*** Material for this task Section Begins ***

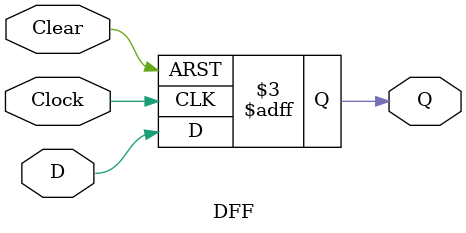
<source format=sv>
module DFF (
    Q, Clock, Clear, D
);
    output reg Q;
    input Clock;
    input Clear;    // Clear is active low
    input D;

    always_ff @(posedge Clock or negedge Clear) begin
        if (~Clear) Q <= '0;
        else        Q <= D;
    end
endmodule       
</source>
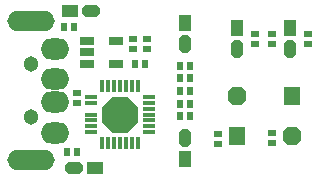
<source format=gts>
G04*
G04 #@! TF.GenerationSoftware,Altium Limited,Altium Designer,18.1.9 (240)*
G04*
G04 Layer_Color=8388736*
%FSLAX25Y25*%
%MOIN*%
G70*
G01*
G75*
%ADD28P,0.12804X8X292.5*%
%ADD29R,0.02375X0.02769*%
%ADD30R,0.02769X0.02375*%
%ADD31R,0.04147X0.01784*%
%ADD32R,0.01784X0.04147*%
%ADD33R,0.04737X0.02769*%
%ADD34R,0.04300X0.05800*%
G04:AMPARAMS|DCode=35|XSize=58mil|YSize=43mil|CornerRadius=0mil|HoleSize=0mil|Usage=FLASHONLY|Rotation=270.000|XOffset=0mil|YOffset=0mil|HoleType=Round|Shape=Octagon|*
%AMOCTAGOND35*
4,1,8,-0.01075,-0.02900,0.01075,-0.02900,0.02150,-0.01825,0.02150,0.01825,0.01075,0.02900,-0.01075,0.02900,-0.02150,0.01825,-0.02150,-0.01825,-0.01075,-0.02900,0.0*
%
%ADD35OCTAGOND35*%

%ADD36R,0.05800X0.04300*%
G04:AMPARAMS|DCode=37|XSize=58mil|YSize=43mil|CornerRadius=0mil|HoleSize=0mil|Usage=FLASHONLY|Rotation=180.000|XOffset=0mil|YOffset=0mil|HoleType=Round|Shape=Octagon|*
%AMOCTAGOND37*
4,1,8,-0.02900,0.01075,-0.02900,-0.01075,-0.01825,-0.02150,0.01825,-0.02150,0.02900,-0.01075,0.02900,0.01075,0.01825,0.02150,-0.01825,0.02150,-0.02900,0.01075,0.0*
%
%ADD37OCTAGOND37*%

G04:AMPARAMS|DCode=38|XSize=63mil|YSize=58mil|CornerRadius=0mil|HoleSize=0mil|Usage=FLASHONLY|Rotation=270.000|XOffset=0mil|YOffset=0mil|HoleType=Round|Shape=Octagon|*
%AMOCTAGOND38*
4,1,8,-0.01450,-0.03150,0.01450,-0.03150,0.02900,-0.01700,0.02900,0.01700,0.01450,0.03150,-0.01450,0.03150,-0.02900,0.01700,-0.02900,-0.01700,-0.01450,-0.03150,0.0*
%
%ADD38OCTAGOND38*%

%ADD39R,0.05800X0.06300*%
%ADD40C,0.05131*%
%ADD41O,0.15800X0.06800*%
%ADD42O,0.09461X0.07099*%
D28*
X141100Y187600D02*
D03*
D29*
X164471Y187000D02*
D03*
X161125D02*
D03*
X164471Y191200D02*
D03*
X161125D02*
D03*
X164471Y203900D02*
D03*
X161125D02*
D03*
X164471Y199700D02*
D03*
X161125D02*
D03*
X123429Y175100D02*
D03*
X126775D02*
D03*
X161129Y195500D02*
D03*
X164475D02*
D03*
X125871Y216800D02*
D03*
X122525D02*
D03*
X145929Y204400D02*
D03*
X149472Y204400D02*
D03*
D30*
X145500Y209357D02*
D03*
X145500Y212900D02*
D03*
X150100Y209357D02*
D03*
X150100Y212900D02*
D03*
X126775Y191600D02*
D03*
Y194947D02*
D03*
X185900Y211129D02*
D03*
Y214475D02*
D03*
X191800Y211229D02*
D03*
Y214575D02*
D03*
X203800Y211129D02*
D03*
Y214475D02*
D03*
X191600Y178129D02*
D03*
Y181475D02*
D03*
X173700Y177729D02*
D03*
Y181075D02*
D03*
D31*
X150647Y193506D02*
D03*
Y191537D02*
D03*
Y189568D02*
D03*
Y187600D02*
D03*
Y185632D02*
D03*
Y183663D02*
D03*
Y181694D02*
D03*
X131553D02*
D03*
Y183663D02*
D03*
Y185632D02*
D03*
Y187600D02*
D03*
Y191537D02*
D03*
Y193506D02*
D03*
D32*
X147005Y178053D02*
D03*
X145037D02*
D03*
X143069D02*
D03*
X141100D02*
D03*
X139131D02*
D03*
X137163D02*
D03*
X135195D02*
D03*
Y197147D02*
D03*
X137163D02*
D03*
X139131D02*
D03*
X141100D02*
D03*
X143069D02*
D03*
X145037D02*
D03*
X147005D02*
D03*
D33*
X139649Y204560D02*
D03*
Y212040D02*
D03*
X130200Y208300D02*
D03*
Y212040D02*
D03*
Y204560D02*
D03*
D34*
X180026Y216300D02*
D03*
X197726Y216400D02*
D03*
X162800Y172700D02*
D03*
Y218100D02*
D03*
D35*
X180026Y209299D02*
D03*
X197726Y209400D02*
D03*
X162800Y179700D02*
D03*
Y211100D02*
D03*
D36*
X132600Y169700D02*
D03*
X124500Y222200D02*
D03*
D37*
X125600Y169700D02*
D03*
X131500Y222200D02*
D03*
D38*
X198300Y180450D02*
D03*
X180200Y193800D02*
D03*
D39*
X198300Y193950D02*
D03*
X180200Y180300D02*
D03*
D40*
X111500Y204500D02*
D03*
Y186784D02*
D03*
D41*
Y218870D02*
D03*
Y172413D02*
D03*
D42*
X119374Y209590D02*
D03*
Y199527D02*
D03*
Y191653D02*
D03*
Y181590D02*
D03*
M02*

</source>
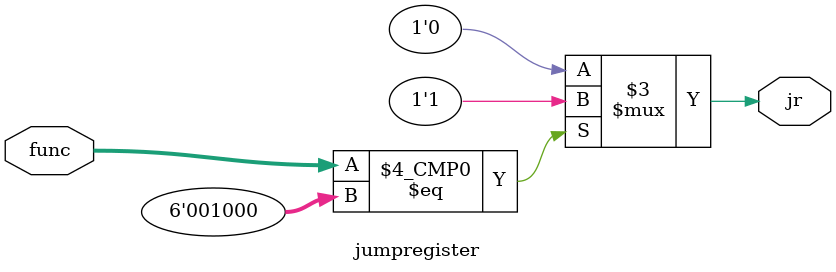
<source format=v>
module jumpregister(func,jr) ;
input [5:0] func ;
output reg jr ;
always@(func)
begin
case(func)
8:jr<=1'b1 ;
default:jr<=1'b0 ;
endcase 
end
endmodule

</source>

*** Material for this task Section Ends ***

Task instructions →
Each line of the entries above that contains "Clock" is to be copied.

Exercise solution →
    Q, Clock, Clear, D
    input Clock;
    always_ff @(posedge Clock or negedge Clear) begin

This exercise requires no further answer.